Steps we took to resolve the issue
Here are the steps we took:
- Reviewed our monitoring tools
- Nothing seemed out of the ordinary here, our databases looked fine and all CPU/Disk/Memory metrics looked fine too.
- Reviewed code
- We reviewed our code. A couple of days before, April 4th, we had a pushed out a new release of the API with a very minor change (literally one line of code).
- We reviewed the code of our dependencies, meaning we went through commit by commit on Github to see if anything major changed.
- Rolled back recent changes
- We rolled back our code. This was unlikely to fix it due to the minor changes and having been tested thoroughly on staging before rolling out, but you can never be too sure.
- We rolled back our AMI to a previous AMI we’d used without issue.
- Reviewed how the IronWorker backend (which runs the actual jobs) was interacting with the API and how it had changed recently.
- We even rolled this back.
- Dug into database logs
- We checked our query logs and found two queries that were taking seconds to complete (which is waaaay too long). Bingo.

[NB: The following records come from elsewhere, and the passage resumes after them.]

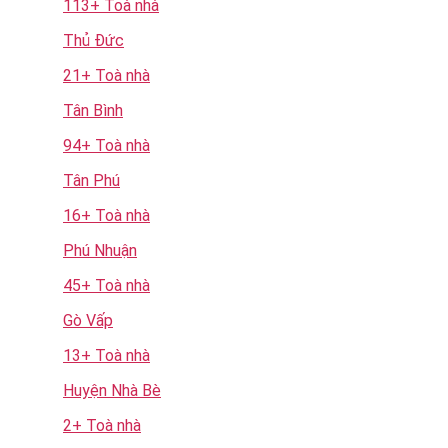
113+ Toà nhà
Thủ Đức
21+ Toà nhà
Tân Bình
94+ Toà nhà
Tân Phú
16+ Toà nhà
Phú Nhuận
45+ Toà nhà
Gò Vấp
13+ Toà nhà
Huyện Nhà Bè
2+ Toà nhà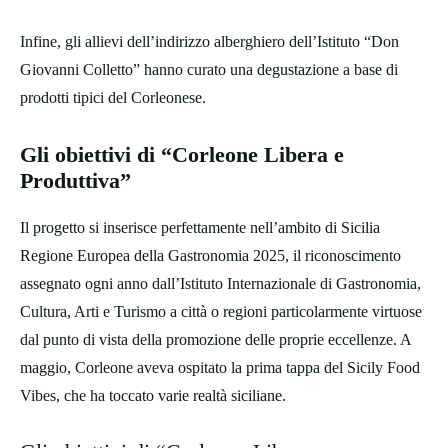
Infine, gli allievi dell’indirizzo alberghiero dell’Istituto “Don
Giovanni Colletto” hanno curato una degustazione a base di
prodotti tipici del Corleonese.
Gli obiettivi di “Corleone Libera e
Produttiva”
Il progetto si inserisce perfettamente nell’ambito di Sicilia
Regione Europea della Gastronomia 2025, il riconoscimento
assegnato ogni anno dall’Istituto Internazionale di Gastronomia,
Cultura, Arti e Turismo a città o regioni particolarmente virtuose
dal punto di vista della promozione delle proprie eccellenze. A
maggio, Corleone aveva ospitato la prima tappa del Sicily Food
Vibes, che ha toccato varie realtà siciliane.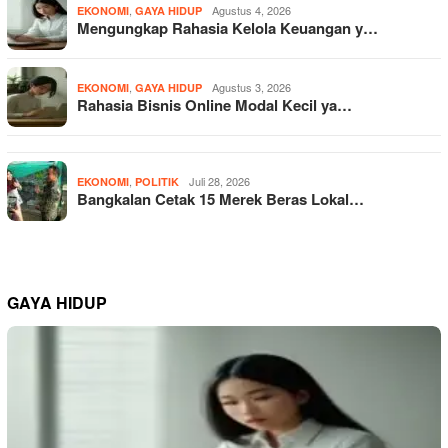
,
Agustus 4, 2026
EKONOMI
GAYA HIDUP
Mengungkap Rahasia Kelola Keuangan y…
,
Agustus 3, 2026
EKONOMI
GAYA HIDUP
Rahasia Bisnis Online Modal Kecil ya…
,
Juli 28, 2026
EKONOMI
POLITIK
Bangkalan Cetak 15 Merek Beras Lokal…
GAYA HIDUP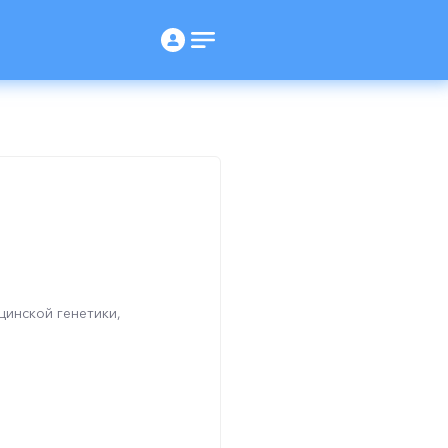
инской генетики,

- These queries were locking up our database.
- We created indexes for these two queries.
- Problem solved.
After creating those indexes, the issue went away. It turns out these queries were rarely used which is why we hadn’t seen this issue for the past 2+ years that IronWorker has been running. But when suddenly they are used in a high load system, you have yourself a good old fashioned problem. As I always say, 90% of the issues you’re going to have with any application/service is going to be in your database. I should have listened to myself over the past few days and we probably would have resolved this sooner.
What We’re Doing About It
We always learn from our mistakes and we take outages, very, very seriously. We have already added what we’ve learned from this to our emergency response plan and we are also going to start automating our response plan wherever we can to remove the human element and increase our ability to catch these things faster and with more precision. We will also be doing a full code review to ensure all queries are covered by indexes.
Thanks to a few suggestions we are also committed to better informing customers in realtime during incidents, least of which has been the rollout of our brand new status.iron.io site. You can choose to be updated by SMS/email for all or selected events.